Electronic design files:
== == ==
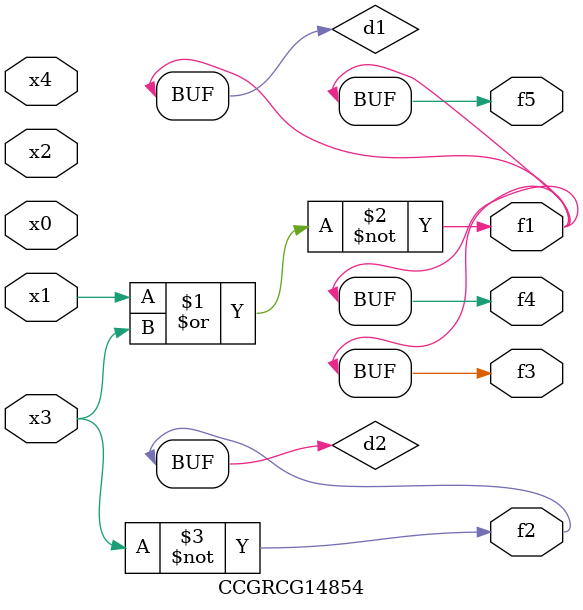
<source format=v>
module CCGRCG14854(
	input x0, x1, x2, x3, x4,
	output f1, f2, f3, f4, f5
);

	wire d1, d2;

	nor (d1, x1, x3);
	not (d2, x3);
	assign f1 = d1;
	assign f2 = d2;
	assign f3 = d1;
	assign f4 = d1;
	assign f5 = d1;
endmodule

</source>
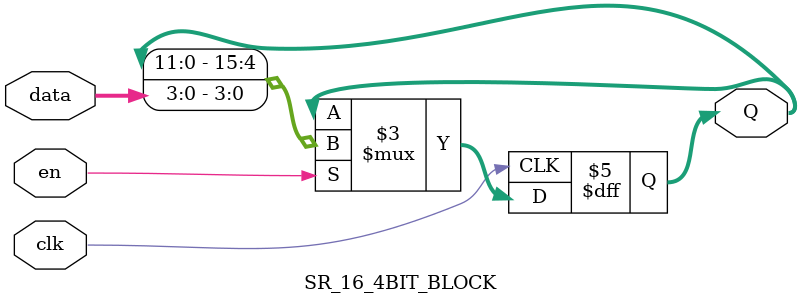
<source format=v>
`timescale 1ns / 1ps


module SR_16_4BIT_BLOCK(
    input   wire    [3:0]   data,
    input   wire            en,
    input                   clk,
    output  reg     [15:0]  Q
    );

    always @(negedge clk) begin
        if(en)
            Q = {Q[11:0], data};
    end
endmodule

</source>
== == ==
**WHAT IS EXPECTED**
Transcribe exactly the span of lines from the line holding "nor (d1, x1, x3);" through the last line above, both included. Pictures stay out.

**OUTPUT FOR THIS TASK**
	nor (d1, x1, x3);
	not (d2, x3);
	assign f1 = d1;
	assign f2 = d2;
	assign f3 = d1;
	assign f4 = d1;
	assign f5 = d1;
endmodule

</source>
<source format=v>
`timescale 1ns / 1ps


module SR_16_4BIT_BLOCK(
    input   wire    [3:0]   data,
    input   wire            en,
    input                   clk,
    output  reg     [15:0]  Q
    );

    always @(negedge clk) begin
        if(en)
            Q = {Q[11:0], data};
    end
endmodule

</source>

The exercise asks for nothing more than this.